Well handled by Hedrick, avoiding maudlin sentimentality.

Gwendolyn Clare. It Gets Bigger.

A story inspired by the author’s brother, the film Alien, and Samuel Beckett.

I’m not aware of the full range of Beckett’s works, so am wondering whether the author’s brother put on prodigious amounts of weight and increased size dramatically. (joke).

A small alien artefact is located, and the scientific team decide to put it into a scanner and probe it. This does not go according to plan, and the artefact begins to grow. And doesn’t stop.

The artefact/metaphor continues to grow, and becomes ever-increasingly backdrop (and soon out of the room on account of it’s size) to the young woman scientist protagonist whose exposure to radiation in the scanner incident miscarries, and subsequently breaks up with her partner, neither of which really upsets her, as her life goes on.

Christopher East. Videoville

A neat story, especially if you were a late teen/college student in the 1980s. It’s a story that you could easily confuse in years to come for a movie – what was that film that was set in the 80s, and was sort of like Back to the Future and Bill and Ted and The Blues Brothers and involved dope and snow and a VHS video arcade??

Sue Burke. Summer Home.

Only a page and a half, a list of 6 ‘Must Do’s’ for a new summer home, but the paragraphs contain a lot, and what could easily have been covered in a novella is covered more succinctly, much more succinctly, but with equal impact.

Tim Sullivan. Anomaly Station.

The issue closes with the longest story, a novella that gets progressively deeper.

The initial setup appears straightforward – on a space station orbiting, and drawing energy from a very, very remote blazar, the solo crew member is about to be relieved of duty, for a bit of R&R back home. Thing is Tamara is connected (intimately we find out) the ship’s AI ad is reluctant to sever that link and hand over to her replacement, especially as her replacement is a very young man whom she doesn’t take to at all.

We follow Tamara’s conversations with the young man, and the AI, Hala, with whom we soon find she is intimately connected, going back to when Hala was a human in her pre-AI days (and Tamara’s role in that).

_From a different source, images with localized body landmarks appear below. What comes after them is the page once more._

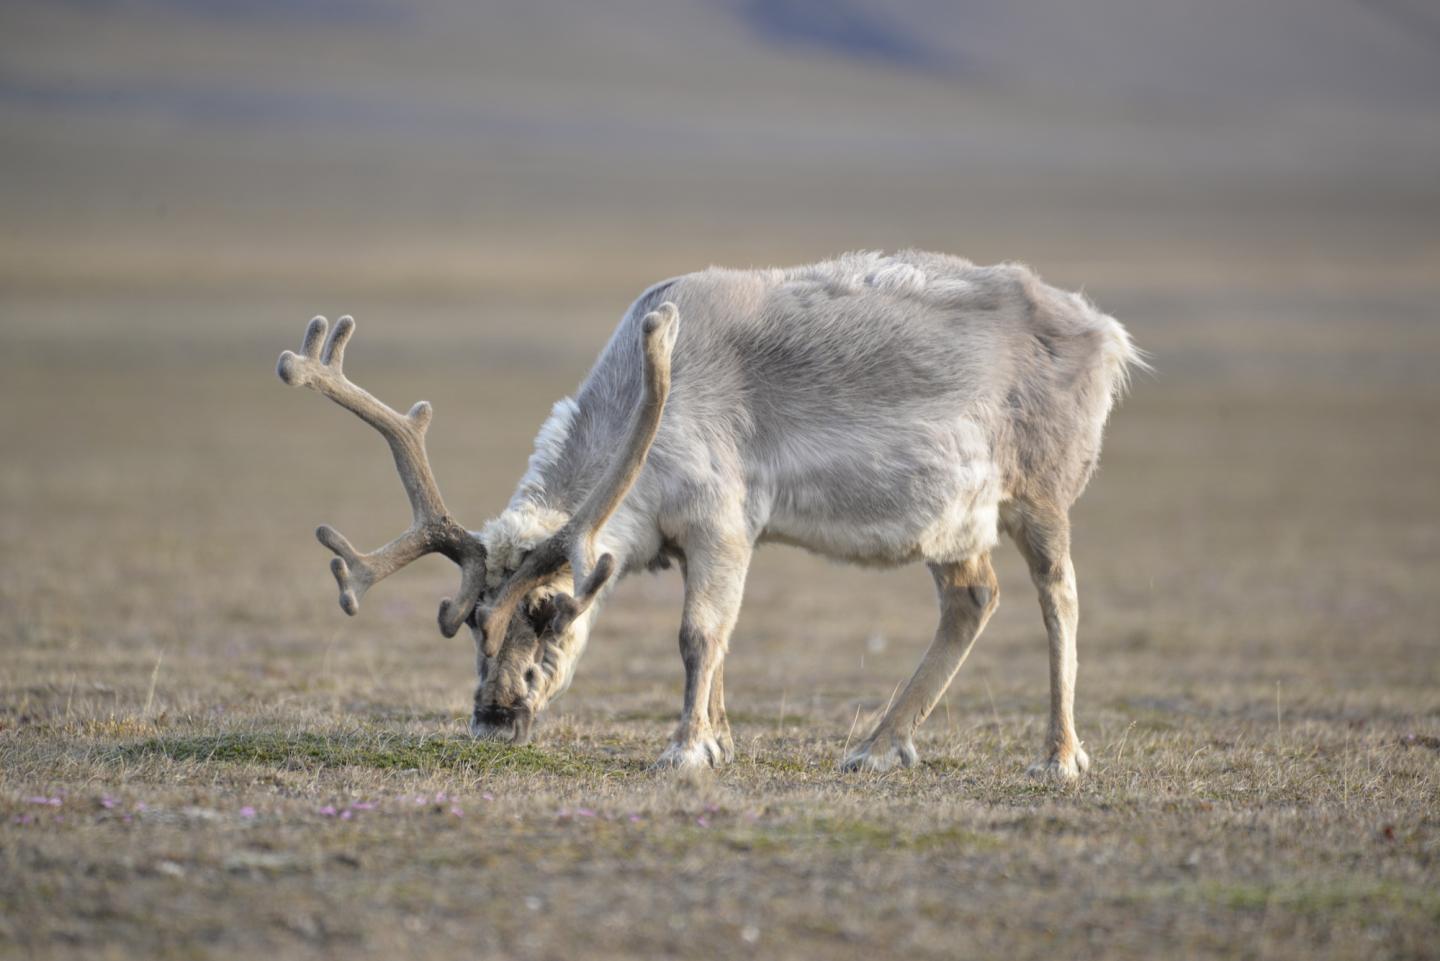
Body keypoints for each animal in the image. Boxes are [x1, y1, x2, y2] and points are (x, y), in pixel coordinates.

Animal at [276, 250, 1144, 779]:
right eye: (465, 621)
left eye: (551, 613)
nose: (495, 713)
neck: (644, 418)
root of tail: (1106, 333)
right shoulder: (708, 540)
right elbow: (721, 641)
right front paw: (721, 737)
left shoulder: (723, 520)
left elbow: (699, 635)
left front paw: (686, 747)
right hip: (952, 523)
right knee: (973, 598)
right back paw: (877, 744)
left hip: (1040, 493)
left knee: (1059, 599)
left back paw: (1059, 755)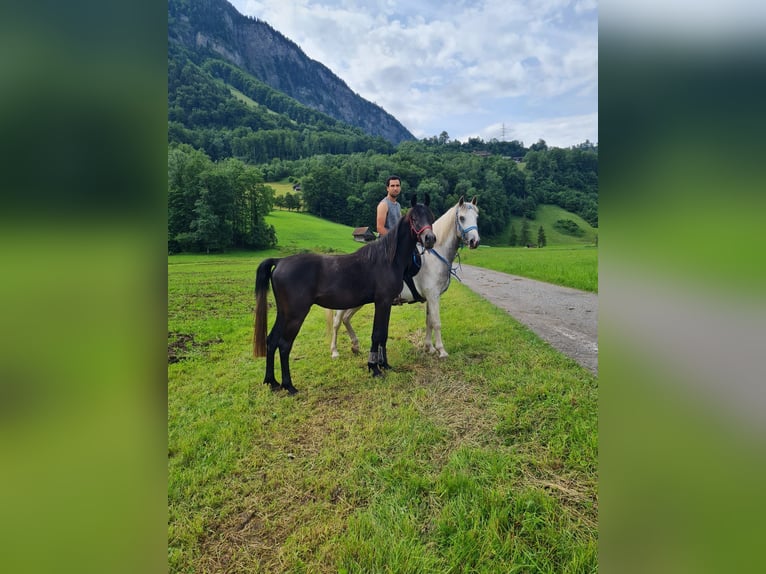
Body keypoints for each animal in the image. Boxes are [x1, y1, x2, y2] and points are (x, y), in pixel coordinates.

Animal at [254, 196, 438, 394]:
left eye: (431, 216)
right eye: (413, 218)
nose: (430, 239)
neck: (386, 259)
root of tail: (280, 261)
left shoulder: (387, 303)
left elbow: (384, 334)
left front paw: (384, 365)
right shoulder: (382, 302)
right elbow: (377, 334)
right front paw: (374, 368)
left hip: (283, 313)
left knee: (272, 340)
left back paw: (272, 382)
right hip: (295, 315)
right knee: (284, 345)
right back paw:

It soon becomes clear that Tamara isn’t entirely reliable, and when the shuttle which brought her replacement is destroyed by explosion, things get very tricky for the pair (especially as the young man now has the link to the AI and does not want to relinquish this).

Tamara struggles further when finally help arrives, as due to time dilation, the office who turns up to adjudicate as to what has happened, is very far from baseline human than Tamara remembers. Intriguingly, the story appears to end with several pages to go, and the reader gradually realises that in fact the real story has even further to go (as do Tamara and Hala).